Question

If \[ \cos\theta \cosec\theta=-1 \] and \(\theta\) lies in the second quadrant, then \(\cos\theta=\)

• A. \(-\frac{\sqrt{3}}{2}\)
• B. \(\frac{\sqrt{2}}{2}\)
• C. \(-\frac{\sqrt{2}}{2}\)
• D. \(-\sqrt{2}\)

Hint:

In the second quadrant, \(\sin\theta\) is positive but \(\cos\theta\) and \(\tan\theta\) are negative.

Answer 1

The Correct Option is C

Concept:
We know: \[ \cosec\theta=\frac{1}{\sin\theta} \] Therefore: \[ \cos\theta\cosec\theta=\frac{\cos\theta}{\sin\theta}=\cot\theta \]

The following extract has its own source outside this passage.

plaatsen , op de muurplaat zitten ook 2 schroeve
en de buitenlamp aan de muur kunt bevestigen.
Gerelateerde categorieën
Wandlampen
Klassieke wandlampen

Step 1: Given: \[ \cos\theta\cosec\theta=-1 \]

Step 2: Convert into cotangent: \[ \cot\theta=-1 \]

Step 3: Therefore: \[ \tan\theta=-1 \]

Step 4: Since \(\theta\) lies in the second quadrant, sine is positive and cosine is negative.

Step 5: The reference angle for \(|\tan\theta|=1\) is: \[ 45^\circ \]

Step 6: In the second quadrant: \[ \cos\theta=-\frac{1}{\sqrt{2}} \] \[ \cos\theta=-\frac{\sqrt{2}}{2} \] \[ \boxed{-\frac{\sqrt{2}}{2}} \]